An epinephrine nasal spray (ARS-1) is being developed as a needle-free alternative to autoinjectors for the emergency treatment of systemic allergic reactions including anaphylaxis in children and adults. This study aims to assess the pharmacokinetics of epinephrine after intranasal (IN) administration of ARS-1 in pediatric atopic allergy subjects. This is a single-dose open-label study in pediatric allergy subjects. Subjects with a body weight >30 kg received ARS-1 in doses of either 1.0 mg (n = 25) or 2.0 mg (n = 16). Pharmacokinetic blood samples were collected at specified intervals for 120 minutes after dosing. Safety assessments were performed before and at designated times after dosing.
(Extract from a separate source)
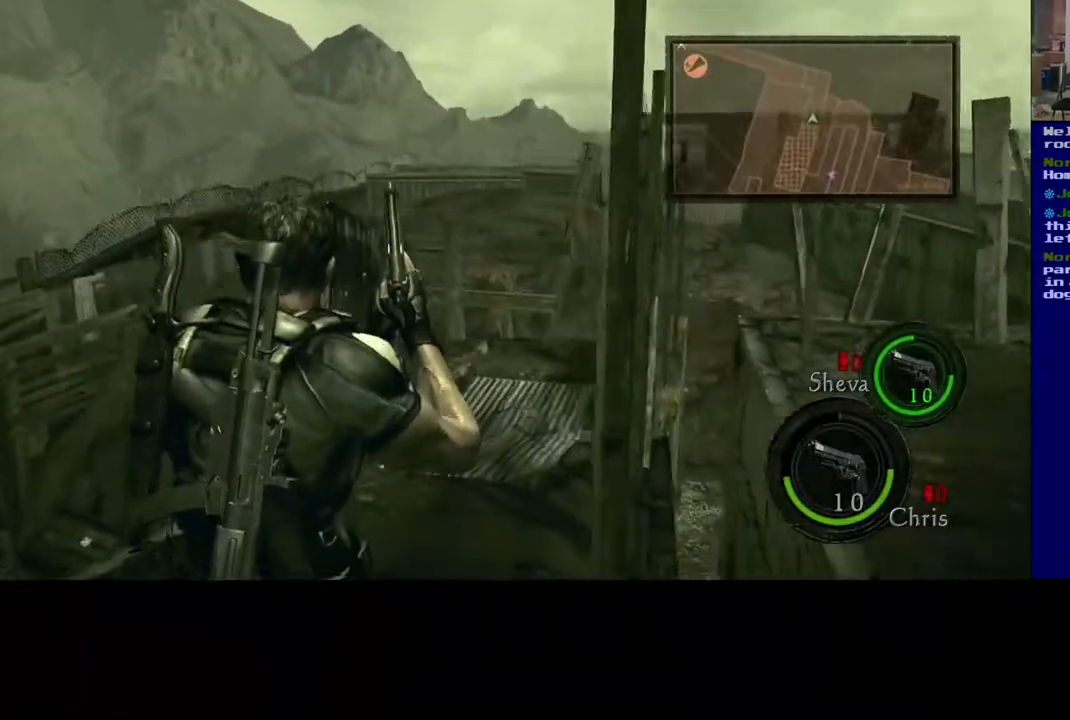
{"buttons": [], "left_stick": "up", "right_stick": "center", "events": [[350, "right_stick", "center"]]}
Mean peak plasma levels (Cmax) were 253 pg/mL following ARS-1 1.0 mg and 540 pg/mL following ARS-1 2.0 mg, demonstrating that epinephrine plasma concentrations change in a dose-proportional manner. The median time to peak plasma levels (tmax) was 20.0 minutes following ARS-1 1.0 mg and 25.0 minutes following ARS-1 2.0 mg. Both doses of ARS-1 were well tolerated. One moderate adverse event (nasal discomfort) was reported; all other events were grade 1. Following manual epinephrine IM injections 0.3 mg and EpiPen 0.3 mg in healthy adult subjects, mean Cmax values ranged from 244 to 753 pg/mL with median tmax between 5–45 minutes based on studies conducted by ARS. Administration of IN epinephrine with ARS-1 results in Cmax and tmax values similar to those observed after treatment with injection products. ARS-1 represents a safe and effective needle-free alternative to IM injection in pediatric patients.